The jsoup filter chain

The HTML document filters, through with the HTML object is passed, are set in the jsoup filter chain which is configured via the filter.jsoup.classes configuration option.

The jsoup filter chain is a comma-separated list of jsoup filter class names which are applied only to HTML documents.

The jsoup filters that make up the chain are chosen from:

  • Built-in jsoup filters: jsoup filters that are part of the core Funnelback product.

  • Plugins: filters that are provided by enabling specific Funnelback plugins.

  • Custom Groovy jsoup filters: User-defined Groovy jsoup filters that implement custom filter logic.

The set of filters below would be processed as follows: The content would pass through either JsoupFilter1 before being passed on to JsoupFilter2 then JsoupFilter3.

filter.jsoup.classes=JsoupFilter1,JsoupFilter2,JsoupFilter3
Filtering runs as part of the gather process and must be configured on the collection that gathers the content (and not on a meta collection).

Built-in jsoup filters

Funnelback ships with a number of built-in jsoup filters configured which are used to produce the metadata required to build the content and accessibility auditor reports:

Class name Description

MetadataScraper

Scrapes content and injects it as metadata.

ContentGeneratorUrlDetection

Detects additional URLs for the given content based on the site generator (e.g. CMS specific edit links)

FleschKincaidGradeLevel

Estimates how readable the document is, and records the estimate with the document.

UndesirableText

Detects occurrences of configured undesirable text and records them for content auditor to report upon.

TitleDuplicates

Detects occurrences of duplicate page titles for content auditor to report upon.

Plugins

Funnelback plugins can provide additional jsoup filters. When using a plugin always follow the instructions as outlined in the plugin’s readme file.

Configure Funnelback to use a jsoup filter that is included as part of a plugin by:

  1. Enabling the plugin.

  2. Adding the class name as detailed in the plugin’s readme to the filter.jsoup.classes.

e.g. to use only the example plugin jsoup custom filter with class name com.example.customPluginJsoupFilter

filter.jsoup.classes=com.example.customPluginJsoupFilter

e.g. to use the example plugin jsoup filter with class name com.example.customPluginJsoupFilter in addition to the default filters:

filter.classes=TikaFilterProvider,ExternalFilterProvider:JSoupProcessingFilterProvider:DocumentFixerFilterProvider:com.example.customPluginJsoupFilter

This runs the filters as defined in the default filters section (above) then feeds the document (with fixed title) into the custom plugin filter.

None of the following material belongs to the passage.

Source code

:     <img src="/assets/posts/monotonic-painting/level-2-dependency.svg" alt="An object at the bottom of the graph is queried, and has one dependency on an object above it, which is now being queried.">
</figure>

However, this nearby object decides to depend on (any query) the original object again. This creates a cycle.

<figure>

Custom Groovy jsoup filters

custom Groovy jsoup filters are only available when using Funnelback Server.

Custom Groovy jsoup filters can be installed to be used with a collection by:

  1. Adding the custom filter files (including any dependencies) and sub-folder structure to the collection’s @groovy folder.

  2. Adding the class name as detailed in the custom filter’s documentation to the filter.jsoup.classes. The class names used by custom Groovy jsoup filters are similar to the class names used by plugin filters.

requires backend (SSH or server desktop) access to the Funnelback server to manage files and sub-folders added to the @groovy folder.

Shared groovy filters

custom Groovy jsoup filters are only available when using Funnelback Server.

Custom Groovy jsoup filters can also be shared between all collections on a server by installing the filter into the global groovy folder.

Custom Groovy jsoup filters can be installed globally by:

  1. Adding the custom filter files (including any dependencies) and sub-folder structure to $SEARCH_HOME/lib/java/groovy.

  2. Adding the class name as detailed in the custom filter’s documentation to the filter.classes. The class names used by custom Groovy jsoup filters are similar to the class names used by plugin filters.

requires backend (SSH or server desktop) access to the Funnelback server to manage files and sub-folders added to the global groovy folder.